The app is set to be rolled out to 5,000 UK stores including branches of Budgens, Morrisons, Spar and Nisa. Future versions will enable automatic payments via a prestored credit card.

Supermarket sat-nav

While I reckon a supermarket sat-nav app could save me precious time, maybe some pennies and perhaps even my sanity, I’m doubtful it would tempt me away from the reduced section.

How easy is it to navigate your local supermarket? Would you use a sat-nav app when grocery shopping? Would a similar app prove useful in other stores aside from supermarkets?

Comments
Member

Is it April 1st?

Member

Exactly!!

Member

Supermarket shopping is not my favourite pastime and Tesco has been playing hide and seek with me for years. Being male, I’m reluctant to ask where they have hidden the Marmite (other yeast extract spreads are available). I would be happy to give a supermarket app a go provided it is not used for marketing.

Member
Lesley says:
22 November 2016

Definitely especially in Icelands as they move their stock around ever few weeks and it drives me nuts

Member

I hate shopping but this convo falls down at the first fence .I visit Morrison’s+the Co-op ,you can have a 100 sat-navs but what do you do when the supermarket MOVES its produce to force you to check out its other items for sale ? This is done on a regular basis . Boots seems to keep its stuff in the same place but thats the exception . Wavechange is “reluctant” to ask where the Marmite is —I am the exact opposite I loudly complain that they have /changed/hidden/ ran out of stock of items and I demand to speak to somebody , I actually go round looking for staff and have made a few mistakes thinking customers were staff , like a well dressed man in shirtsleeves who I thought was the manager . If they want me to pay out money for their stock then they can jolly well help me get it. I dont do embarrassed. Tomorrow its Morrison,s.

Member

On the other hand I am not reluctant to complain about missing unit prices. 🙂

Member

Supermarkets regularly move products around, are they going to keep Ubamarket up-to-date?

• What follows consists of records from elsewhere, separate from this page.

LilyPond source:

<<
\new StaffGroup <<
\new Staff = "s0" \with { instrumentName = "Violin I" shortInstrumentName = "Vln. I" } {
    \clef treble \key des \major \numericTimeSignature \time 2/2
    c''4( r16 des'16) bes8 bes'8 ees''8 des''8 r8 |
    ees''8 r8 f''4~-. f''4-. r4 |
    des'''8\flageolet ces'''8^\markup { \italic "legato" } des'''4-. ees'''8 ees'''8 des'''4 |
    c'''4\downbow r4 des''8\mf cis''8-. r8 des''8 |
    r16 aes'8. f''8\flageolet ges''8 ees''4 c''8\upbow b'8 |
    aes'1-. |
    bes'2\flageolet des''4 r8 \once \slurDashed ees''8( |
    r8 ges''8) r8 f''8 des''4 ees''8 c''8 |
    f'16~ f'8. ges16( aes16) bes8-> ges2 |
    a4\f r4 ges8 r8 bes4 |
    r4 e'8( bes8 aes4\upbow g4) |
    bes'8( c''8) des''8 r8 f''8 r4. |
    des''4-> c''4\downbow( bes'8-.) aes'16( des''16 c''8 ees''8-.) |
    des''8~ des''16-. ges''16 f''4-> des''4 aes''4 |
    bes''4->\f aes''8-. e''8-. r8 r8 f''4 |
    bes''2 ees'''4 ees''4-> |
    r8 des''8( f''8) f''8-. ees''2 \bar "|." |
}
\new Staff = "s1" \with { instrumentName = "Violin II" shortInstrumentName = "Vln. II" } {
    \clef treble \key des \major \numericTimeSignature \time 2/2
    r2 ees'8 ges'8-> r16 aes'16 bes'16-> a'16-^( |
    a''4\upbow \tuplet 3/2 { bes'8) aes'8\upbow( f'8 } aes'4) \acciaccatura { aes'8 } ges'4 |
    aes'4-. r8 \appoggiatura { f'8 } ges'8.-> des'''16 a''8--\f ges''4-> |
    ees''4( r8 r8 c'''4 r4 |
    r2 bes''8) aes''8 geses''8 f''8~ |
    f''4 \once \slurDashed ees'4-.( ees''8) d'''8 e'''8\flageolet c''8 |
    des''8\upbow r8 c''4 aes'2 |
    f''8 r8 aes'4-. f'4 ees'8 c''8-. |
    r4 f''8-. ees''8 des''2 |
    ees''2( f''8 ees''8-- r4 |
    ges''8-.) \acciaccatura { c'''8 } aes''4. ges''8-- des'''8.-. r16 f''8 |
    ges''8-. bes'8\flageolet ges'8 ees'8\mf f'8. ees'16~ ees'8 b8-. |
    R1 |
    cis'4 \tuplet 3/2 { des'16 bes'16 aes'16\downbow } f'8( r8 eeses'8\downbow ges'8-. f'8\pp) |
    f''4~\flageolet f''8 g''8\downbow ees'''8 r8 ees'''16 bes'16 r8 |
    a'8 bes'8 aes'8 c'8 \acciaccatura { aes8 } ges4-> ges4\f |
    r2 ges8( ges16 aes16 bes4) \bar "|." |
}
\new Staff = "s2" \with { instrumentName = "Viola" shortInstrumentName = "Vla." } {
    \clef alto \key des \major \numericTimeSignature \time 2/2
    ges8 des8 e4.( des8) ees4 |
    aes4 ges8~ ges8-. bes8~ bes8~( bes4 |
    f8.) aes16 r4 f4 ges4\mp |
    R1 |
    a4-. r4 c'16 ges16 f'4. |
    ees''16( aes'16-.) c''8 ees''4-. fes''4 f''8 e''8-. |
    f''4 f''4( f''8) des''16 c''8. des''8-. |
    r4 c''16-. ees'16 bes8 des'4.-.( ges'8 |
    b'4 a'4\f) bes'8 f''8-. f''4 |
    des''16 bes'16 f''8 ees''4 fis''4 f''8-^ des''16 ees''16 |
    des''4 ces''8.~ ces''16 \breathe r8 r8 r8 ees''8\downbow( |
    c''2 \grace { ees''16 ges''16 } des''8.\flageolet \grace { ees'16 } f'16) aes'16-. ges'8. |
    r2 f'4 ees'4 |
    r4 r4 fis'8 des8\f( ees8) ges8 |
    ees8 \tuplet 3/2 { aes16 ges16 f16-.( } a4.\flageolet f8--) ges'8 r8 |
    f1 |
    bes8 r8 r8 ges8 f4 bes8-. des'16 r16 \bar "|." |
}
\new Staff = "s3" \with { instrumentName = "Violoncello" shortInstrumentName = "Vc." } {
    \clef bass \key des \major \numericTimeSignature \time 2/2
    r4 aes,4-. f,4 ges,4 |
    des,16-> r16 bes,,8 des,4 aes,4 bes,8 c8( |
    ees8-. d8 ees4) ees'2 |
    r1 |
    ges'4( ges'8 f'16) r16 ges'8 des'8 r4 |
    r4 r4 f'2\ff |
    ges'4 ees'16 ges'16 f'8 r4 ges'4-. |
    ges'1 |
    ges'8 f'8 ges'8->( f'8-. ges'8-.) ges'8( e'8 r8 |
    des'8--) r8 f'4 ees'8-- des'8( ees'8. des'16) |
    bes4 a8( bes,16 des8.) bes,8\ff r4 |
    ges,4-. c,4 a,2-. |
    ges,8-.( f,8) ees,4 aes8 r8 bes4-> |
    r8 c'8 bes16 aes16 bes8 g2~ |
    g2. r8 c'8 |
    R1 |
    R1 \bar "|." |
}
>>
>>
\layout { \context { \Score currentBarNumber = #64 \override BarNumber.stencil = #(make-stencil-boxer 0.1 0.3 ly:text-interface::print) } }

Can you imagine all those sat-navs? At the end of the aisle turn right. Take the second right. You will arrive at your next product in 30 seconds. You have arrived at the baked beans. Only they moved the baked beans this morning and you are looking at Xmas puds. But on the way to the baked beans you took the first right to look at something else. Recalculating route. Turn around when possible. Take the first right.

It would drive me nuts.

Member

Thanks for that Alfa that made me laugh ! –Yes take the first right back out the door.